Made some extra money through Bitcoin? Don’t think the booming market of digital currency is exempt from tax.

Chapman said the ATO estimates between 500,000 and one million Aussies have invested in crypto, and warned the taxation body is provided data on purchases and sales that can identify taxpayers who fail to disclose their income.

“Increasing numbers of taxpayers are jumping on the bandwagon and the ATO believes that some of them are failing to declare the profits (and in some cases the losses) they are making on their investments,” Chapman said.

“Remember, investing in cryptocurrencies can give rise to capital gains tax (CGT) on profits.

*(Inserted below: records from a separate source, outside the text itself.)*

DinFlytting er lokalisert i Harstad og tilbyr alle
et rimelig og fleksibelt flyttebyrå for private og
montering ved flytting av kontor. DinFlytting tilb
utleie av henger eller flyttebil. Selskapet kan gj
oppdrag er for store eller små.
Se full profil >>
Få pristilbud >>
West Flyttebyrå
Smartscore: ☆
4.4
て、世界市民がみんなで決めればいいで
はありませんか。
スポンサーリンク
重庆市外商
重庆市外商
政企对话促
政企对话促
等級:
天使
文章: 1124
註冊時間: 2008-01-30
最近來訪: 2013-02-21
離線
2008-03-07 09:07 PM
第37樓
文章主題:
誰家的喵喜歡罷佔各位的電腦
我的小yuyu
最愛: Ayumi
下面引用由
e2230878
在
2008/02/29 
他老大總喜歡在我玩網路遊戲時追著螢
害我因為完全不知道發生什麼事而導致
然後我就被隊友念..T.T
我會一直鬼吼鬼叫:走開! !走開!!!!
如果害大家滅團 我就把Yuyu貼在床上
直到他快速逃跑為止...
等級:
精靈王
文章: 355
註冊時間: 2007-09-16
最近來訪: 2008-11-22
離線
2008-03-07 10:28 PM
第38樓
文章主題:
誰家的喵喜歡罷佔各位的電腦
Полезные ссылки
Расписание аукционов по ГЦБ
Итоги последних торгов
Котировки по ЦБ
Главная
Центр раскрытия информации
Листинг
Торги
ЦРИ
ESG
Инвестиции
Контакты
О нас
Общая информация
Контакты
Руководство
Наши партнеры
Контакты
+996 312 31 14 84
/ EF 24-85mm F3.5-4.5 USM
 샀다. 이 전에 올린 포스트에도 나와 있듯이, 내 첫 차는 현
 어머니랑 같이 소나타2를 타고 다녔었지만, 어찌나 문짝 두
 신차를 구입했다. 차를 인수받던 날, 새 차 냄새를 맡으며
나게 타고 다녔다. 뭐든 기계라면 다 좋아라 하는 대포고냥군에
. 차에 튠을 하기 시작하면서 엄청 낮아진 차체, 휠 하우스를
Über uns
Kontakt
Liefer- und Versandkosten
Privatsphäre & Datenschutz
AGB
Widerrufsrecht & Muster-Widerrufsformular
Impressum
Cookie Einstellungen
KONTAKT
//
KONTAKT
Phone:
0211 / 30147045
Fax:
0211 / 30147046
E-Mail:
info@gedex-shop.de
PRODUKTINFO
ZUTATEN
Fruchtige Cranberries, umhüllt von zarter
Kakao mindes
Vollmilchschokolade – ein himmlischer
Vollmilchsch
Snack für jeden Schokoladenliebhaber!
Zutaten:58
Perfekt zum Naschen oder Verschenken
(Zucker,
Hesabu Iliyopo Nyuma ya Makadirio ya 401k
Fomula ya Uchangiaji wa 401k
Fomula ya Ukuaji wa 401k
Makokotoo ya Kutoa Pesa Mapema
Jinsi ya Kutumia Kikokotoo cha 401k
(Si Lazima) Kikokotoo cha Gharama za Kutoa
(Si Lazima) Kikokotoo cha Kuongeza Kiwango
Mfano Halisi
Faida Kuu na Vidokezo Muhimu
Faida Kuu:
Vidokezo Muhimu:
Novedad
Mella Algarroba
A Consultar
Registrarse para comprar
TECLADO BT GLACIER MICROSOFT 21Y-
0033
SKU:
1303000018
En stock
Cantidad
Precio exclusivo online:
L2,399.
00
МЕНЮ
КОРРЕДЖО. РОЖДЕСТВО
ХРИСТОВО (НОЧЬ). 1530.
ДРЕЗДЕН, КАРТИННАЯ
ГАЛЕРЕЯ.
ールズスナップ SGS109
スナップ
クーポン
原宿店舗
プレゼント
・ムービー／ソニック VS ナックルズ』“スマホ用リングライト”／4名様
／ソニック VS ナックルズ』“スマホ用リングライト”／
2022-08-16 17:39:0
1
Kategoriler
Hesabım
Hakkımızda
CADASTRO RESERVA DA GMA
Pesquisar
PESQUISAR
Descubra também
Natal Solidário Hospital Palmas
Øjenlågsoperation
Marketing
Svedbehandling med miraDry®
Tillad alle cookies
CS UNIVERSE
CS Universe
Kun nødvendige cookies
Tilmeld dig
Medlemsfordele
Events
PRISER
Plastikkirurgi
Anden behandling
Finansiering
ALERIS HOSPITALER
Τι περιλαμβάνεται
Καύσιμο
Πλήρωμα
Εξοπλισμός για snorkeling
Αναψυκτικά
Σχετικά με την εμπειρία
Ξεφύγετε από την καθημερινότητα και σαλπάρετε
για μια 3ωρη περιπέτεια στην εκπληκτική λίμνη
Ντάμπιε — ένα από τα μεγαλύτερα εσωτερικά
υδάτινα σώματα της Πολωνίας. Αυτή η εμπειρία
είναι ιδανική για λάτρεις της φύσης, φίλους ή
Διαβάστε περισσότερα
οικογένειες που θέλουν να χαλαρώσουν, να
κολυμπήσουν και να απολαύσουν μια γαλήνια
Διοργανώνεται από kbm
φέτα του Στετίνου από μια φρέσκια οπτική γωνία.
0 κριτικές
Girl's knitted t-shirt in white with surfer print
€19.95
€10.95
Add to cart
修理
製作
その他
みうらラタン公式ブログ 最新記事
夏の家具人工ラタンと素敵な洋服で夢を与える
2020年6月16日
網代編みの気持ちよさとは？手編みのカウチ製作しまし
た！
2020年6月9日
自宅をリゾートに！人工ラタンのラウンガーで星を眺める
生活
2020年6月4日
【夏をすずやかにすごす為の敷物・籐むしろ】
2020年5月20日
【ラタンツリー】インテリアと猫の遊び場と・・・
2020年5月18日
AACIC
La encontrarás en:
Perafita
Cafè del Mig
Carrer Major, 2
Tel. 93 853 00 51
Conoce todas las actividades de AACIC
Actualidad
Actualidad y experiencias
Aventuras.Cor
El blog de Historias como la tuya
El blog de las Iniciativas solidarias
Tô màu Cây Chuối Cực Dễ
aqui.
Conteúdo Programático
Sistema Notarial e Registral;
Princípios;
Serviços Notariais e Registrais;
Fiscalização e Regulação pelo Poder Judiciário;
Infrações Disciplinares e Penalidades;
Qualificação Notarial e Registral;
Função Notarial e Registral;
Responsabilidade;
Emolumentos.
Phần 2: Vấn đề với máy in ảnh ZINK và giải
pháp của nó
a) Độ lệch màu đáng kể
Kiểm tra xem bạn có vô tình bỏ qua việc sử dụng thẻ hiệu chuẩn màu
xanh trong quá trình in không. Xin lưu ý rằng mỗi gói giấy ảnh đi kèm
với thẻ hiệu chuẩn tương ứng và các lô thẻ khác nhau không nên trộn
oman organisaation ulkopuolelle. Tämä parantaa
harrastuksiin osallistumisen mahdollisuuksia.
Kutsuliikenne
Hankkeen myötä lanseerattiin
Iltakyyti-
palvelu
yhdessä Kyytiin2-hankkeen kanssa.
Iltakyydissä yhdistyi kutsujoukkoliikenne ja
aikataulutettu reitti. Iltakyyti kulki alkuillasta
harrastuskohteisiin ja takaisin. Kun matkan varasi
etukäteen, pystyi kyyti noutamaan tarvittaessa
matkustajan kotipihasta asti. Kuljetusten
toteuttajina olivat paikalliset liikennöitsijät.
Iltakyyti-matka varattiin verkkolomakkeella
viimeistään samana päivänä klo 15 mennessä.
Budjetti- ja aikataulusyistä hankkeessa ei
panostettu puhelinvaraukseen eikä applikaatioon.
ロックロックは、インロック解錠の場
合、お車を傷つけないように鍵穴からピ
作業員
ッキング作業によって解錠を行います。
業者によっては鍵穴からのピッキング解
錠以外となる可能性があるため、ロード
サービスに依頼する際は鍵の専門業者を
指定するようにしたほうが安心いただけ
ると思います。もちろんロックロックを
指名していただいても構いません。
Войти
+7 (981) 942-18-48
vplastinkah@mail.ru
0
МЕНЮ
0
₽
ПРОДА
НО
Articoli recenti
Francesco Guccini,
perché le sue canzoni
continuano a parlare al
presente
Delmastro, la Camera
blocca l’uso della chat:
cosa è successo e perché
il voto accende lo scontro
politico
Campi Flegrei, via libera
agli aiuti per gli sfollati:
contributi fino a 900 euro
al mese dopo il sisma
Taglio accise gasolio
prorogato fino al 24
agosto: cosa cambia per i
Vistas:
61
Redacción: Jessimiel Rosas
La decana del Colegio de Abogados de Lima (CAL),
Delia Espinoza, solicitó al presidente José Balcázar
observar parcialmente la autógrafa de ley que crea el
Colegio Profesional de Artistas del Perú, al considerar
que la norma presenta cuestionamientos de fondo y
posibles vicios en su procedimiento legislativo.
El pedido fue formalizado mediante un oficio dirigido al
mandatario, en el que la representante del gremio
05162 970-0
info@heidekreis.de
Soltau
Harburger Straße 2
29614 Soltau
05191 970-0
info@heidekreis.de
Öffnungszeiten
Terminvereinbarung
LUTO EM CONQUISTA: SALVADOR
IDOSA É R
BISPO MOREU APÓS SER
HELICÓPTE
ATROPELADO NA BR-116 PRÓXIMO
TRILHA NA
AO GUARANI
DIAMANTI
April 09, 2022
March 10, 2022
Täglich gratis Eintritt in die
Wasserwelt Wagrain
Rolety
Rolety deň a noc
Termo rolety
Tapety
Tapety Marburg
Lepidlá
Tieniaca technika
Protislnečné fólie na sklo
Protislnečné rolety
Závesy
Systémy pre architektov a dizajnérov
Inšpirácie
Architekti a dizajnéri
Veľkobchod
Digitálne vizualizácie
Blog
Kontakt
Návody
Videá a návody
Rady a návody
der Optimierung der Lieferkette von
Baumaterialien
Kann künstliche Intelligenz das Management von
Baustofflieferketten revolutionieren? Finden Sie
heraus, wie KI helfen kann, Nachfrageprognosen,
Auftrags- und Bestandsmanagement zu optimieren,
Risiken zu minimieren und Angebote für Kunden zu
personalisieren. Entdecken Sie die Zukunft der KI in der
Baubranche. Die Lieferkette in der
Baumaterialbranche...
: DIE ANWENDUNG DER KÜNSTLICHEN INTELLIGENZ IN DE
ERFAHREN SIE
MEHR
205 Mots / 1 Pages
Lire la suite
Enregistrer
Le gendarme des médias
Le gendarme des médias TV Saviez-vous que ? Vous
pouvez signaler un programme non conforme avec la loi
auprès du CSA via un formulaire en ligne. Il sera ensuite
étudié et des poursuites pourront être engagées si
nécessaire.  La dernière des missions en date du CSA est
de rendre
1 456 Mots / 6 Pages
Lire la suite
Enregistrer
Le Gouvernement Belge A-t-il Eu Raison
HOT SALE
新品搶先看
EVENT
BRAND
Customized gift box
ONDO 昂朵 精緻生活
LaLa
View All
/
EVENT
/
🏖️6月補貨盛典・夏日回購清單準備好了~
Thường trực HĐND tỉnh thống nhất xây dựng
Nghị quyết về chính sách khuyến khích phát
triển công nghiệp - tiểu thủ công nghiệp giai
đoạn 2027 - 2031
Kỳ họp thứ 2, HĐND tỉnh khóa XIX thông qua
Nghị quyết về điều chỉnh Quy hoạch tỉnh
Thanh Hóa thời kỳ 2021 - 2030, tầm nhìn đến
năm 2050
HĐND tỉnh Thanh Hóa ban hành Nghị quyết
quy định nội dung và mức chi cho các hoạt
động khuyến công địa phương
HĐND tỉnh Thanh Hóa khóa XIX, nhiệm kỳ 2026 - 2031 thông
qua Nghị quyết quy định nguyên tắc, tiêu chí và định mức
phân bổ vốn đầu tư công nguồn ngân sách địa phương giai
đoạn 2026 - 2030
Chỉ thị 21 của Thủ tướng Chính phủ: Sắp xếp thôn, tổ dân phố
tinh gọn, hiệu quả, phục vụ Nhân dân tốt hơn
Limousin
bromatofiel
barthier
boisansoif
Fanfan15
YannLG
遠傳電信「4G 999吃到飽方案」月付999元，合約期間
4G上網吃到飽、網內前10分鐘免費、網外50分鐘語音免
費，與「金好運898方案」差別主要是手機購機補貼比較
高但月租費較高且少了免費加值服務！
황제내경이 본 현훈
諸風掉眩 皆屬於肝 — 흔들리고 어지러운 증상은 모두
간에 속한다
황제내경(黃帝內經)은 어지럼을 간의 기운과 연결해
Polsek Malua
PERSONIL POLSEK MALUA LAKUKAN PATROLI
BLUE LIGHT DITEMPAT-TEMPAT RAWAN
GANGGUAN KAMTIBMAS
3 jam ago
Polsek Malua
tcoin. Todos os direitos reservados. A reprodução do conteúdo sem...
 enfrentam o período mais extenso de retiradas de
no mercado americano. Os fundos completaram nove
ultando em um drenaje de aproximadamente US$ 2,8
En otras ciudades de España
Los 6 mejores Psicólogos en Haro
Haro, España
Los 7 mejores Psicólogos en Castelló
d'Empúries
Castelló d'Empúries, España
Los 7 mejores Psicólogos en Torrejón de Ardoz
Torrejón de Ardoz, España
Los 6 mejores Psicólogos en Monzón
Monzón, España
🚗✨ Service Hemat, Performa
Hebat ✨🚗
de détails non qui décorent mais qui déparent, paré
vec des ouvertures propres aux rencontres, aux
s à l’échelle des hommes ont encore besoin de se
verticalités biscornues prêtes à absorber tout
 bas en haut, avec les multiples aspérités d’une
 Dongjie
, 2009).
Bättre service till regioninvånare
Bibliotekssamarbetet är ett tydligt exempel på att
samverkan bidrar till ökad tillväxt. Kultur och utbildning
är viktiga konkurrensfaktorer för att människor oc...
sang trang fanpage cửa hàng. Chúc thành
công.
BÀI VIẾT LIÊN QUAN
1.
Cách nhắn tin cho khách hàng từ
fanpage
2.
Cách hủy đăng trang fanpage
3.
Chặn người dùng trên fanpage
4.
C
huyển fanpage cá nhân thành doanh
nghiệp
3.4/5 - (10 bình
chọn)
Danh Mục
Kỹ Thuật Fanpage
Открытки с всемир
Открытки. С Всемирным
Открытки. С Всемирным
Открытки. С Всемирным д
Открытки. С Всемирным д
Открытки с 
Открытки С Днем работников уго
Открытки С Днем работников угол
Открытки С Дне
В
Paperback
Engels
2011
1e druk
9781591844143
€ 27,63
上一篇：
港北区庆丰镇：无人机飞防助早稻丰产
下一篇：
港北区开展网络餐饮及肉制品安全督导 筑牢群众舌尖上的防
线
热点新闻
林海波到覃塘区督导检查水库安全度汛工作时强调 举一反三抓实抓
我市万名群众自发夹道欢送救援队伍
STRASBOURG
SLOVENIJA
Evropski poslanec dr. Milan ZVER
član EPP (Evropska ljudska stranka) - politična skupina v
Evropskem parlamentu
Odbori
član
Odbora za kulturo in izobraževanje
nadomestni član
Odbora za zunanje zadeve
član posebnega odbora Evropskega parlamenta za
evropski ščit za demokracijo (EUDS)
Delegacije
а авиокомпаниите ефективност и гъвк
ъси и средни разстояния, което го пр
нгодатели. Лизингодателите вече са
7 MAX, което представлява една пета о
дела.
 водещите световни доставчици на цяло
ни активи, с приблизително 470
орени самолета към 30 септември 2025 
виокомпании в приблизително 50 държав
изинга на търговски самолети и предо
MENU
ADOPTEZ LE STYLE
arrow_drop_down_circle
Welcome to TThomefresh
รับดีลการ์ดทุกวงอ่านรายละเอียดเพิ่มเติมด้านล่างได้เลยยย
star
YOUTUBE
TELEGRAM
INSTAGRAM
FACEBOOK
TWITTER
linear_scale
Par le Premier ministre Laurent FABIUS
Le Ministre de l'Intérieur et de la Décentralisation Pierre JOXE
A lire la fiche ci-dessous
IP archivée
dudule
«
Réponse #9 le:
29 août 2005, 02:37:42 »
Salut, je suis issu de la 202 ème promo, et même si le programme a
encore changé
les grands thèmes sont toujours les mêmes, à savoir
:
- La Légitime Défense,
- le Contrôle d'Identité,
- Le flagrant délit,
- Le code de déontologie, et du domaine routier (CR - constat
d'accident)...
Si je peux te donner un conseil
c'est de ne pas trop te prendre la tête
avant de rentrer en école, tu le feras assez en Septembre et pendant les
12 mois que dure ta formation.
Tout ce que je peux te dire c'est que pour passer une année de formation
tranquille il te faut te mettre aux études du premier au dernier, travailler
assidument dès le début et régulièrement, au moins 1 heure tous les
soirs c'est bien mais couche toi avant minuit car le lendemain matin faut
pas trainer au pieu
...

Traders can be taxed on their profits as business income.

“To help them in their search, the ATO is collecting bulk records from Australian cryptocurrency designated service providers (DSPs) as part of a data matching program to ensure people trading in cryptocurrency are paying the right amount of tax.”


Investors will normally have to pay CGT on profits, which typically arise when you sell shares. But Chapman warned they can also happen if you give them away, or stop being an Australian resident.

“CGT taxes any increase in value from the time the share was acquired,” he said.

“Sometimes the proceeds and cost base of the share are not what was actually paid or received, but rather, the market value of the asset. This is typically to prevent people from minimising their tax by, say, selling the share to a relative for a low price.”

He said if you are a regular, you could be seen as a share trader, rather than an investor.

“If that’s the case, the tax you pay could look very different. A share trader is someone who buys and sells shares purely for short-term profits,” he said.

These are the signs Chapman said would indicate you could be seen as a trader by the ATO:

  • Lots of transactions
  • A clear profit-making intent
  • You run your activities in a business-like manner (eg, a large investment of capital, a well-developed business plan, extensive research and properly maintained books and records)
  • Someone who buys and sells shares as part of a business will treat those shares as trading stock, and gains or losses on them will be taxed as ordinary income (effectively as business profits) rather than capital gains.

Chapman said the ATO takes particular interest in this area as there’s “ample opportunity to get the tax treatment wrong or mischaracterise income in a way that gives you a tax advantage”.

“Make sure that you have the necessary information about all your share sales so you can report this to the ATO,” he said.

“You’ll need details of the original purchase cost, the sales proceeds, the dates of acquisition and sale and any associated costs (eg, brokerage fees).